TASK INSTRUCTIONS =>
**A)** Answer these questions from the Pig & Poultry Show report.
(i) Who chaired the first panel described?
(ii) What returnee rate did Mark cite at Traditional Norfolk Poultry?
(iii) What is the average age of a UK broiler farm building?
**B)** Repeat the part of the Pig & Poultry Show report starting at "Chaired by Ralph" and ending at "the supply chain.".

Pam and Laura spent the day at the Pig & Poultry Show this week, soaking up two brilliant panel discussions on where the industry is heading — and, importantly for us, the ‘people challenge’ sitting right at the heart of it. Here's a flavour of what came out of the talks we attended on day one.
Chaired by Ralph Bishop of Premier Nutrition, this panel brought together Mark Gorton (Managing Director, Traditional Norfolk Poultry), Sam Drummond (Director, EC Drummond) and David Nelson (Agriculture and Commercial Director, Avara Foods) — three voices with decades of combined experience across the supply chain.
The mood was genuinely optimistic. Chicken consumption is forecast to grow 5–6% over the next five years, with consumer demand for high-welfare British produce continuing to climb. As David noted, UK provenance has become a flagship for quality and welfare standards that sit well above much of what's imported (and the UK still imports around 55% of the poultry it consumes). The move to 30kg stocking density was described as one of the biggest welfare shifts of David's career.
The challenges are real, though:-
On labour, around 80% of seasonal workers are overseas nationals already living in the UK, and retention is generally strong where employers invest properly — Mark cited 80% returnee rates at Traditional Norfolk Poultry. The average age of a UK broiler farm building is 35 years old, which tells its own story about the scale of investment needed.
Three words the panel chose to sum up the future of poultry: Optimistic, Excited, Great!
This was the panel closest to our world at Cultura Connect. Chaired by Chloe Ryan (Poultry Business Editor), the panel featured Hannah Cargill (Avara Foods), pig producer Molly Gimson, Rebecca Tonks (St Ewe), and Sara Perez (Poultry Health Services).

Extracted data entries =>
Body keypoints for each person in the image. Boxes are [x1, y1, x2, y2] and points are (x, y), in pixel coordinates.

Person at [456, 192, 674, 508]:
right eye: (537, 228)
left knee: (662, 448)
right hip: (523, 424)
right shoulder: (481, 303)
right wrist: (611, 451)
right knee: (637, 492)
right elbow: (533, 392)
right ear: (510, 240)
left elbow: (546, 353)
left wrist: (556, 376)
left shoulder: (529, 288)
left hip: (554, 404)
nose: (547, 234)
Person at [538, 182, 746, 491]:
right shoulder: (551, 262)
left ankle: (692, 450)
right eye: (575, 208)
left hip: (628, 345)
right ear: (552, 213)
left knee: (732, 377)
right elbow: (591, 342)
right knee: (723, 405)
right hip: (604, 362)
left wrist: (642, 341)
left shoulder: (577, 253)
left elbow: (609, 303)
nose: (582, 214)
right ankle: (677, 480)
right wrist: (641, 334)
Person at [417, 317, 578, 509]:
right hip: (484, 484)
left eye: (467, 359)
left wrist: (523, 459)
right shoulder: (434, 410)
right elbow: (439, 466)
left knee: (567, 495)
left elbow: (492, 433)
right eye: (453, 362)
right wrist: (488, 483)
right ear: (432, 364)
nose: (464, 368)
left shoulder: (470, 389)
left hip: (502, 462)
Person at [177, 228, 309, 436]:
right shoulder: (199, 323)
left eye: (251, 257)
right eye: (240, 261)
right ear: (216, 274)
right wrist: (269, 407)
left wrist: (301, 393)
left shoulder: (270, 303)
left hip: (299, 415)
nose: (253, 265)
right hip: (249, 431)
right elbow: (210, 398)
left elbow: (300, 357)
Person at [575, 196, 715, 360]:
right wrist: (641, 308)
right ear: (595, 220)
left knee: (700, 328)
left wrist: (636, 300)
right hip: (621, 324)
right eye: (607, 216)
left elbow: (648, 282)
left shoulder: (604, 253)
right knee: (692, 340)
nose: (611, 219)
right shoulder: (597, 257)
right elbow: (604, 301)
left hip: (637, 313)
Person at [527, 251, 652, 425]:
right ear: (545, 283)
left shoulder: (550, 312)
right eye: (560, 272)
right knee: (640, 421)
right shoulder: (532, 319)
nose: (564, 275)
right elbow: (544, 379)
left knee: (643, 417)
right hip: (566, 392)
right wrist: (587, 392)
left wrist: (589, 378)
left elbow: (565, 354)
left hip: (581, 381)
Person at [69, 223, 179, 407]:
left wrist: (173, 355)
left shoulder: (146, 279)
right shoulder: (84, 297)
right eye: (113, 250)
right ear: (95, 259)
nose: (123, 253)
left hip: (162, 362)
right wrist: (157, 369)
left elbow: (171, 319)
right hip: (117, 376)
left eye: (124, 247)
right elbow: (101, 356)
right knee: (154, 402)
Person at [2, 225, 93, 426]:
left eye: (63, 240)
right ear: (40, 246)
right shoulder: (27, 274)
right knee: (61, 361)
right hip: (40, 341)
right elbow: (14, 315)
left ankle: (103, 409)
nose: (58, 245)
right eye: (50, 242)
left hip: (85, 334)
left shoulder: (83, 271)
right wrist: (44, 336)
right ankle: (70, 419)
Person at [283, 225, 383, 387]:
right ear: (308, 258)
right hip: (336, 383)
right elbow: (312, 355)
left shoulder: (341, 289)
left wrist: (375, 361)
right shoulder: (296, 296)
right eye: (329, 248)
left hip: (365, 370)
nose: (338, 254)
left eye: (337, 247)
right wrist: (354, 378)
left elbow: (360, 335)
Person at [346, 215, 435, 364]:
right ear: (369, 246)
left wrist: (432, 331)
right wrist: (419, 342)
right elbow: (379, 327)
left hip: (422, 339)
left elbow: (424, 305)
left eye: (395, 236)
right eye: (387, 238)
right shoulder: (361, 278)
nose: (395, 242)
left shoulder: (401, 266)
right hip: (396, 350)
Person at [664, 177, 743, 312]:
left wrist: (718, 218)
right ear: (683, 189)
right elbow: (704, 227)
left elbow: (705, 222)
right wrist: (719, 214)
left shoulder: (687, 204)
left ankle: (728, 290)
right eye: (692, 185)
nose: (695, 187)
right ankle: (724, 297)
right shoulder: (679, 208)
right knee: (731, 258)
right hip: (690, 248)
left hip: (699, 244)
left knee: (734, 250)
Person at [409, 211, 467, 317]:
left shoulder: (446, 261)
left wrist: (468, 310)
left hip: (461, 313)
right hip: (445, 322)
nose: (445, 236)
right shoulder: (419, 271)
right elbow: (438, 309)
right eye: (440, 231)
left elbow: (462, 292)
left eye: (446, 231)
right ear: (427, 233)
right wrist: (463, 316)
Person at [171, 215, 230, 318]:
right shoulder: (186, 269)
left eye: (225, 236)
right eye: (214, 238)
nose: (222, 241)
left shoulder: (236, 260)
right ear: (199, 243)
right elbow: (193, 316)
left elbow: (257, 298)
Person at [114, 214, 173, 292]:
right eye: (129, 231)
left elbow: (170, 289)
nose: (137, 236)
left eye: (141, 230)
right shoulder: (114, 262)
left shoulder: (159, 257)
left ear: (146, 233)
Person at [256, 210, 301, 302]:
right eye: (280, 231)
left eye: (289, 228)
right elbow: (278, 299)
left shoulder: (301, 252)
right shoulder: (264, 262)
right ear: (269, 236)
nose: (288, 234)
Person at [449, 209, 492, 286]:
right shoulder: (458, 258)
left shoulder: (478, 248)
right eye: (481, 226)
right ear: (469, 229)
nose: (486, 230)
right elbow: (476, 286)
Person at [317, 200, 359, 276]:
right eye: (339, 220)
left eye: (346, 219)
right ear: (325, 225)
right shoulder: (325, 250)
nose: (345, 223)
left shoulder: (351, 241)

RESPONSES BY ITEM NUMBER =>
**A)**
(i) Ralph Bishop of Premier Nutrition
(ii) 80%
(iii) 35 years old

**B)**
Chaired by Ralph Bishop of Premier Nutrition, this panel brought together Mark Gorton (Managing Director, Traditional Norfolk Poultry), Sam Drummond (Director, EC Drummond) and David Nelson (Agriculture and Commercial Director, Avara Foods) — three voices with decades of combined experience across the supply chain.